Pd, no di Mattarella? Per il Quirinale si scommette su Gentiloni e Sassoli: "Nel nome di Ursula"
Il totonomi per il Quirinale è partito in pompa magna. C'è ancora molto tempo (fino a gennaio 2022) ma i partito incominciano a muoversi, soprattutto dopo l'annuncio di Sergio Mattarella, e a confezionare strategie. In campo, fa sapere il Giornale, ci sono anche due dem dal profilo europeo come Paolo Gentiloni, attuale commissario Ue agli Affari economici, e David Sassoli, presidente del Parlamento Ue. "Profili non troppo divisivi - come potrebbero essere, per ragioni diverse, Dario Franceschini o Pier Ferdinando Casini - e che avrebbero il pregio di ancorare l'Italia a un profilo europeo", chiarisce sempre il Giornale per inquadrare politicamente e strategicamente queste due candidature. Insomma, due proposte "nel nome di Ursula", ossia di Ursula von der Leyen.

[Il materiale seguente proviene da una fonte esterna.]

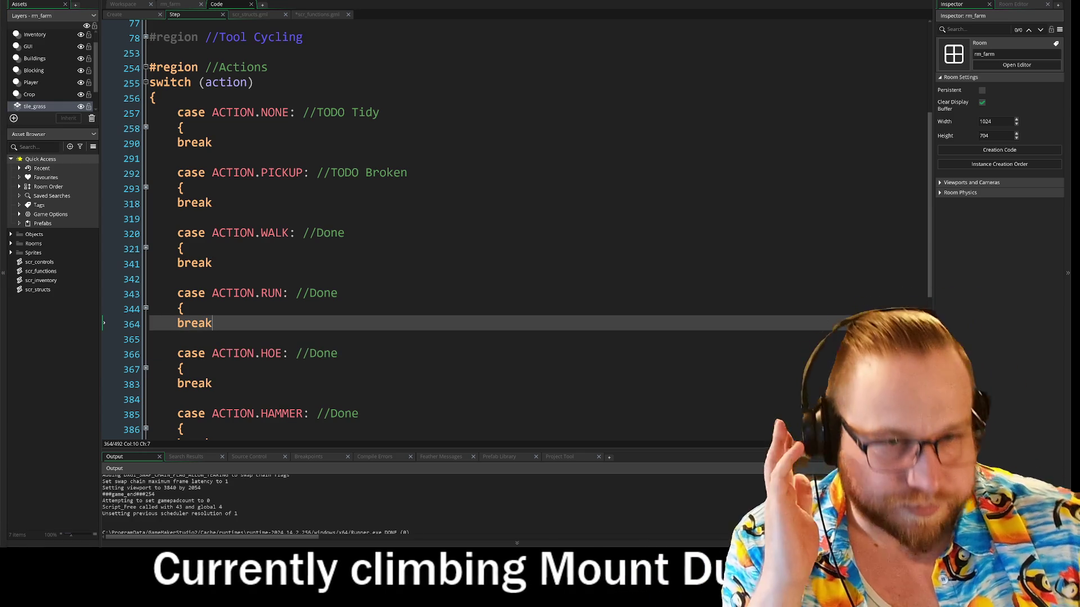
click(316, 173)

Il centrodestra potrebbe anche essere d'accordo su uno di questi due profili istituzionali, avendo in cambio garanzie da Bruxelles in caso di vittoria elettorale nel 2023. Infatti se Matteo Salvini appoggiando il governo Draghi ha guadagnato punti tra i notabili dell'Ue per una futuro da premier, non convince ancora Bruxelles la figura di Giorgia Meloni, sia per il suo passato politico che anche per il fatto di essere all'opposizione del governo Draghi, un esecutivo perfettamente posizionato sulle politiche Ue. I sondaggi danno in grossa crescita la Meloni e FdI e il centrodestra non vorrebbe che se la Meloni avesse i voti per fare la premier, fosse proprio ostacolata dall'Europa.
Resta, sullo sfondo, l'ipotesi Marta Cartabia, attuale ministro della Giustizia. Che, però, sarebbe in discesa nelle ultime settimane. E non solo per l'ostracismo del M5s, ma anche per qualche tensione con Palazzo Chigi (e non solo) sulla parte del Recovery plan di sua competenza. La Cartabia potrebbe avere come concorrente proprio l'attuale premier, Mario Draghi, che molti vogliono come ideale successore di Sergio Mattarella. Il problema è che il premier dà garanzie a Palazzo Chigi sul programma politico che piace tanto all'Ue. Se lasciasse Palazzo Chigi le incognite potrebbero aumentare, soprattutto su chi dovesse gestire il Recovery plan.